Bière de la victoire
Retour à la voiture, moins de cinq heures pour une randonnée annoncée pour neuf heures. Donc pas mal. On quitte le mont d'Orford, pause un peu plus loin pour un combo chips bière des champions et rentrons à Montréal.

Une belle excursion.

13/07/2014

Futebol finalement

Nous restons au camp de base du Bousquet aujourd'hui. Petite randonnée autour du village en famille, descendre vers la rivière et remonter vers la falaise.

Et finalement un match entier de la coupe du monde, un match long, très long, trop long?

07/07/2014

Des fougères pour finir

Dernière randonnée du séjour. J'opte pour un autre piton, le Piton Fougère. Le départ n'est pas très loin de St-Denis, dans les hauteurs. Une fois passé l'aéroport, en gros, tournez à droite et montez à travers les cultures de canne à sucre jusqu'à la lisière de la forêt.

La suite c'est une petite ballade de 4h30 à la vietnamienne - comprendre dans la forêt boueuse et humide mais sans serpents - à slalomer entre les troncs contorsionnés autour du chemin. Ça monte légèrement et arrive directement sur le bord du cirque de Salazie. De là très belle vue sur ce cirque avec au loin où j'étais la semaine dernière au dessus de Hell-Bourg.

En rentrant je trouve même de la vanille, enfin j'ai acheté quelques gousses.

25/06/2014

Le Grand Bénare à la frontale

3:15 et aussi au café devrais-je dire. Il est tôt et mon chauffeur et guide est arrivé avec une grosse tasse de café au lait pour la route. Ca démarre bien.
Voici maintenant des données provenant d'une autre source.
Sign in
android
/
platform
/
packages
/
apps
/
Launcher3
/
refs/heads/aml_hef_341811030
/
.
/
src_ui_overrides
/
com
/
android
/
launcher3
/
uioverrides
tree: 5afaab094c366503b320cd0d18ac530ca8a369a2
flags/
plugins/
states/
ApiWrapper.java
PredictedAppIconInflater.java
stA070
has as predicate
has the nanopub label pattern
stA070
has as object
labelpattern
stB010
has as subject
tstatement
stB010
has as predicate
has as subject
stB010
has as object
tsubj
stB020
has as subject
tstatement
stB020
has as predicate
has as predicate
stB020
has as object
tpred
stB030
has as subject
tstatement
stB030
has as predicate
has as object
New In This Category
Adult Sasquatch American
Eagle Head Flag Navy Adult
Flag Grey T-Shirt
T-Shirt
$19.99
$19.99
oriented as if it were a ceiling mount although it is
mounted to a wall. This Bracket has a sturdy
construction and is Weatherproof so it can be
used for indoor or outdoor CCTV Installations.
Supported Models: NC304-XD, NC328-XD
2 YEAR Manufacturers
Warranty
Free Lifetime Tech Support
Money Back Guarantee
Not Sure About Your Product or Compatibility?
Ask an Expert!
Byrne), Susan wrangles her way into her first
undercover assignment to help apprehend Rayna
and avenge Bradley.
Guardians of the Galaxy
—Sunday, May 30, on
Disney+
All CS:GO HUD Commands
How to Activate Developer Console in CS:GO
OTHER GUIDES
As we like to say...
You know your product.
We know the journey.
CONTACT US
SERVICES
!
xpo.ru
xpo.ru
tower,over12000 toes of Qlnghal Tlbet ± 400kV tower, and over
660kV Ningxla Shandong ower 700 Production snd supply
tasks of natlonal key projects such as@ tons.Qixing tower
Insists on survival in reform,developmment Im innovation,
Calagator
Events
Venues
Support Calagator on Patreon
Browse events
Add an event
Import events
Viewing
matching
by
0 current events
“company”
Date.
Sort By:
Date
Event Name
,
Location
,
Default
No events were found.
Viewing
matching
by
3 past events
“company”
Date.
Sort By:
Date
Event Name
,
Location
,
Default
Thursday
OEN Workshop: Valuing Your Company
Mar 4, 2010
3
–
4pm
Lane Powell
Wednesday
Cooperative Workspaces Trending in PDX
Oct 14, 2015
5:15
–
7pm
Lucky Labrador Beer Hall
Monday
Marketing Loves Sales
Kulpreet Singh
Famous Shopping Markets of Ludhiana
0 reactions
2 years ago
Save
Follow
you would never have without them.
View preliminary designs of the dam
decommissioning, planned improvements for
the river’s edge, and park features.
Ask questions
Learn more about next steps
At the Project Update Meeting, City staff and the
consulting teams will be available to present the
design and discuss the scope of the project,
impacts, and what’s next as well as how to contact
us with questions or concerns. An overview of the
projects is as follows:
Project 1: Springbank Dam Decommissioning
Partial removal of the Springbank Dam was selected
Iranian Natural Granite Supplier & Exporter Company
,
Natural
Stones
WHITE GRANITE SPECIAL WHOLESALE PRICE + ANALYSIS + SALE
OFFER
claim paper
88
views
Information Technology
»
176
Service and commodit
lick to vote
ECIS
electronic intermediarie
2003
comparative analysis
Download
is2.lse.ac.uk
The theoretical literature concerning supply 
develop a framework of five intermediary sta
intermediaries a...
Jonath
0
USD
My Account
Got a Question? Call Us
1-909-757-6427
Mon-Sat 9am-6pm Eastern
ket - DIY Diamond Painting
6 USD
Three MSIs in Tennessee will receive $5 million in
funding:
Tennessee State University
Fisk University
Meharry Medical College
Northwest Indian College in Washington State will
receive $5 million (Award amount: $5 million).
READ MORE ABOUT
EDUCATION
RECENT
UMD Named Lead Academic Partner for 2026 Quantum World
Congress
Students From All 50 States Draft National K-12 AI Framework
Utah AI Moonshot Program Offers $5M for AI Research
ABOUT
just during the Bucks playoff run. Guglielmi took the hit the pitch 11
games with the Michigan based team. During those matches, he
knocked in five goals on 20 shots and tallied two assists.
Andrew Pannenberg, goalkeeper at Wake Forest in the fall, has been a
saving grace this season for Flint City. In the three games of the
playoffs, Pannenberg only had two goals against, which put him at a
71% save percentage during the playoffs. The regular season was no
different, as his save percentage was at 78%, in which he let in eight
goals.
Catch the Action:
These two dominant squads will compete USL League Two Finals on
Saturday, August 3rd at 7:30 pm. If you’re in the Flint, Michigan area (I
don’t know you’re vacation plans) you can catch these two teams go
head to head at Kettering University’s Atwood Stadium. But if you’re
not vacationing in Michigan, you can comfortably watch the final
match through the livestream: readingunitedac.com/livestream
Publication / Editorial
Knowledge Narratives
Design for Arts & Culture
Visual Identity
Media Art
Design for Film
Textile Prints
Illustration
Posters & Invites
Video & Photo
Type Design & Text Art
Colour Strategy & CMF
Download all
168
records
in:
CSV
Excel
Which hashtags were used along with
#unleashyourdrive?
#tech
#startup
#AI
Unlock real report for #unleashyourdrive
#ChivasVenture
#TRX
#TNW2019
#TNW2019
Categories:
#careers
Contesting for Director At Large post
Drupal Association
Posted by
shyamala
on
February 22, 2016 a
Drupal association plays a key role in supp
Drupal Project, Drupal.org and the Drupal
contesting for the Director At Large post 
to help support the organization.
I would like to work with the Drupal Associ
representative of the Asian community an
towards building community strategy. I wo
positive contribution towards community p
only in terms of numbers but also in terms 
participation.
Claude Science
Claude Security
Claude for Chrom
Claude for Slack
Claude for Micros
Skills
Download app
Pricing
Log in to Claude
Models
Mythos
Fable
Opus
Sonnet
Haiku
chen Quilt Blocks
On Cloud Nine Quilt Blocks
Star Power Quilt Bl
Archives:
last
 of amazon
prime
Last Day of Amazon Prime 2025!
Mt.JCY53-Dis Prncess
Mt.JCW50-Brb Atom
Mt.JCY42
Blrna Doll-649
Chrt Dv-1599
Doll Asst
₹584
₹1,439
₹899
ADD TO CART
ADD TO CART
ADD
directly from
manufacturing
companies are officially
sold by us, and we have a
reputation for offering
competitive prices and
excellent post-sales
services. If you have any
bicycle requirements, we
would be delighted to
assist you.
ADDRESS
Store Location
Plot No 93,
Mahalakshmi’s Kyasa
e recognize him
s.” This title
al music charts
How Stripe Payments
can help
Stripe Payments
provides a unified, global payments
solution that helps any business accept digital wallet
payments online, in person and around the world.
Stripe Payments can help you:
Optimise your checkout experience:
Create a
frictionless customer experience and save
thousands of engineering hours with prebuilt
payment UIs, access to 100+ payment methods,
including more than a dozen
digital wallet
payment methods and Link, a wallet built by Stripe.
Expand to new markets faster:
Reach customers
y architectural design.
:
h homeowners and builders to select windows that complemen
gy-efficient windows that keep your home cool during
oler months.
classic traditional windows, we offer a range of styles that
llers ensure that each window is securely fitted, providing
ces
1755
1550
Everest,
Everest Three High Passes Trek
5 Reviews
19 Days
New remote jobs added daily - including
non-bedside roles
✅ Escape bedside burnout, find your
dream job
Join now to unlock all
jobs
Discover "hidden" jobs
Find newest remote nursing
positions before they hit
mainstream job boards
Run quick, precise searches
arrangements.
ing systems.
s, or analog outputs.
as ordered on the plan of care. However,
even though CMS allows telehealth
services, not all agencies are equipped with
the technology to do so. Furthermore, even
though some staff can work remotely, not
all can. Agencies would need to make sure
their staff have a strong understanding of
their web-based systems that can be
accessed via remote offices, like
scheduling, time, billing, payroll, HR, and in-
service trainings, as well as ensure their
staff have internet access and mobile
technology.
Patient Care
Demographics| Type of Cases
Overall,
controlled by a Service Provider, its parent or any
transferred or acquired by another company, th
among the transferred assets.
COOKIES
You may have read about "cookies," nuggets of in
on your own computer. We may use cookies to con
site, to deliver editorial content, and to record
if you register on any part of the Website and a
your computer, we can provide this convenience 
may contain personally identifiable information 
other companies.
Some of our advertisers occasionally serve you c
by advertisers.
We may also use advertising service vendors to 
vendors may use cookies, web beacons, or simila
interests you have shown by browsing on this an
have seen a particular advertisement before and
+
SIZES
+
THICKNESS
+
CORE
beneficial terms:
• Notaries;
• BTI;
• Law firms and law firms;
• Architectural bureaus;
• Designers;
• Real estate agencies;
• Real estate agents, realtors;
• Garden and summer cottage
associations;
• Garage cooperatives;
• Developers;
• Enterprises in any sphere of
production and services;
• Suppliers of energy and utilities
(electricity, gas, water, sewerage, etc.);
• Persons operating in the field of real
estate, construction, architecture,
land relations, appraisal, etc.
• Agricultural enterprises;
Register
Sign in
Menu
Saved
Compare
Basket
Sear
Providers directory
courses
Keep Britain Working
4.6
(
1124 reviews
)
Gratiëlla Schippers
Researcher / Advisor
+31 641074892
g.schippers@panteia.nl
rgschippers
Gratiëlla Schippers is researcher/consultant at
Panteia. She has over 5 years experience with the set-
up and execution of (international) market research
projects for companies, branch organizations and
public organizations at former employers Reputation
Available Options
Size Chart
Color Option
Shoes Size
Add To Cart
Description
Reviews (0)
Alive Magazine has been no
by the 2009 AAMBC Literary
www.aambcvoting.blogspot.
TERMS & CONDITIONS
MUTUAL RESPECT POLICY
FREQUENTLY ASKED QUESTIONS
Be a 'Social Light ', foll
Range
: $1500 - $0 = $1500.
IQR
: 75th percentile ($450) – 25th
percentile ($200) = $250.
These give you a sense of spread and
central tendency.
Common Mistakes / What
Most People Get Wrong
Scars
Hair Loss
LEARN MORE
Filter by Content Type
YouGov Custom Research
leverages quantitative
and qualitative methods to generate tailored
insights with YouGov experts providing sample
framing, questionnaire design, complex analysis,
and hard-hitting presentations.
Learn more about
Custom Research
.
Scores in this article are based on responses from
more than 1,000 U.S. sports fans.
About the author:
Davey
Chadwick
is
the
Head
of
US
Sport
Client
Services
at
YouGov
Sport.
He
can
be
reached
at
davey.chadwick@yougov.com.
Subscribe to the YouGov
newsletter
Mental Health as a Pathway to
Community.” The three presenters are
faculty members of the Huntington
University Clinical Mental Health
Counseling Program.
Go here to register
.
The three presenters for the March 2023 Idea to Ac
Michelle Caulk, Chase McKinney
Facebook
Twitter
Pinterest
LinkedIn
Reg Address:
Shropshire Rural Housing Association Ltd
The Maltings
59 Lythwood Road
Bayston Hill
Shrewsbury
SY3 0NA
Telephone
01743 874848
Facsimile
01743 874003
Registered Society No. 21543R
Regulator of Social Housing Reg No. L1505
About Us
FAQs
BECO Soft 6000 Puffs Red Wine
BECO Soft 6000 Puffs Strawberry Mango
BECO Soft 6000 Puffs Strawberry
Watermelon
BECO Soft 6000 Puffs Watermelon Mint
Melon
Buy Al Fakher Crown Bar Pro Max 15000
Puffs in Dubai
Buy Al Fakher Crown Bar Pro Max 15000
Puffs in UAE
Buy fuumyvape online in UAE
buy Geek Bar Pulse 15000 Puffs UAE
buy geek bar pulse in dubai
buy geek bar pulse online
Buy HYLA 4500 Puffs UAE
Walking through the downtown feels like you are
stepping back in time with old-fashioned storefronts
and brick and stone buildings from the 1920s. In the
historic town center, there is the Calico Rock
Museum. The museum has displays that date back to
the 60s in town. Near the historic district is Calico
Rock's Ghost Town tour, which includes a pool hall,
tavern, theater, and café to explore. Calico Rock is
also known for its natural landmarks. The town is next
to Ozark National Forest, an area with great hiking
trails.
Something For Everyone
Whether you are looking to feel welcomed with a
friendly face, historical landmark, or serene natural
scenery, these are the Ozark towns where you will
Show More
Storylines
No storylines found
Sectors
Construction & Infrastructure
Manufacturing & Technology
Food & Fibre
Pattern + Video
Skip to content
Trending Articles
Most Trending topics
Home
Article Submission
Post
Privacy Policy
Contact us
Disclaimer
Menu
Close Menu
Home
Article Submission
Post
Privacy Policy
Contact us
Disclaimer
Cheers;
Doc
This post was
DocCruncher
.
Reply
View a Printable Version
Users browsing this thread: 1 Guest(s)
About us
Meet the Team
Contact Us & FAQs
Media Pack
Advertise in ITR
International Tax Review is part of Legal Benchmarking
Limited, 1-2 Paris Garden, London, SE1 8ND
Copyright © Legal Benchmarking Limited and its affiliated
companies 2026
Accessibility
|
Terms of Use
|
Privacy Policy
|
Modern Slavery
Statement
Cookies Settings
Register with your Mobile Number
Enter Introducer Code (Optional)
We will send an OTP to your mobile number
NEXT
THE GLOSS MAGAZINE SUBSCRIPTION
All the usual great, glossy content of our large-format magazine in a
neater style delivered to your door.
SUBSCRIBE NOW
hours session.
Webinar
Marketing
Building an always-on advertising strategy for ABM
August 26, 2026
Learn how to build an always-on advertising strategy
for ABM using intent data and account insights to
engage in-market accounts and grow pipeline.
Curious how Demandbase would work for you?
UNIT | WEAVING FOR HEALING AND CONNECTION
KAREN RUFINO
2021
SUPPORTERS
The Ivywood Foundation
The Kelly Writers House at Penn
On descend de la montagne, évite St-Denis, longe la falaise, on n'est pas nombreux sur la route. On passe la Possession. Je lutte pour ne pas m'endormir. On bifurque vers la gauche, c'est à dire que vers la droite c'est direction la mer donc...

La route monte, tourne, il fait nuit noire.

4:33 voiture garée, lampe frontale sur le front de chacun. Ambiance "à la rencontre du troisième type". On commence la marche. Arrivée dans 2h30 si on est bon.

5:23 les marques blanches peintes au sol se succèdent et il est conseillé de ne pas s'en éloigner trop sous peine de descente rapide.

Il fait toujours noir. Le chemin va plein EST en longeant le cirque de Mafate. On aperçoit parfois un point lumineux plus bas mais tout reste très sombre.

Des lignes de crêtes se dessinent, le contour d'une masse énorme apparaît doucement au centre de l'île, légèrement sur la gauche de notre destination, c'est le Piton des Neiges.

Impression d'assister à un théâtre d'ombre avec le Piton des Neiges qui occupe tout l'espace et qui paraît si proche. Pourtant plus on marche moins on s'en rapproche. Je pense sorcellerie, magie noire, je suis ailleurs.

6:13 des ténèbres on est passé à une petite lueur colorée arrivant plein OUEST (rien de nouveau ici...) qui fait re-sortir les lignes du cirque et du Piton. Derrière nous la mer et l'ombre du Piton qui s'y reflète. Assez classe.

7:01 nous sommes au Grand Bénare, 2800m quand même, la seconde veste fait plaisir. Devant nous le centre de la Réunion, sous nos pieds le cirque Mafate, le col du Taibit et le cirque de Cilaos que nous surplombons. Ca vente un peu mais c'est acceptable. Les lampes frontales sont rangées, en peu de temps le soleil a pris en charge l'éclairage.

Retour vers le Maido en longeant le cirque de jour cette fois. Premiers marcheurs croisés vers 8h30. La vue est pas mal avec l'ouverture du cirque de Mafate vers la mer au loin, le chemin des Orangers (si je dis pas de bêtises) à flanc de falaise. Effectivement il fallait mieux suivre les marques aux sols à l'aller.

Une très belle randonnée, de nuit du moins avec un levé de ouf malade du soleil sur l'île.

12:15 mon chauffeur et guide m'a re-déposé chez mes hôtes. Je suis claqué. A peine allongé sur le canap qu'un chat saute sur l'occasion de sauter sur moi.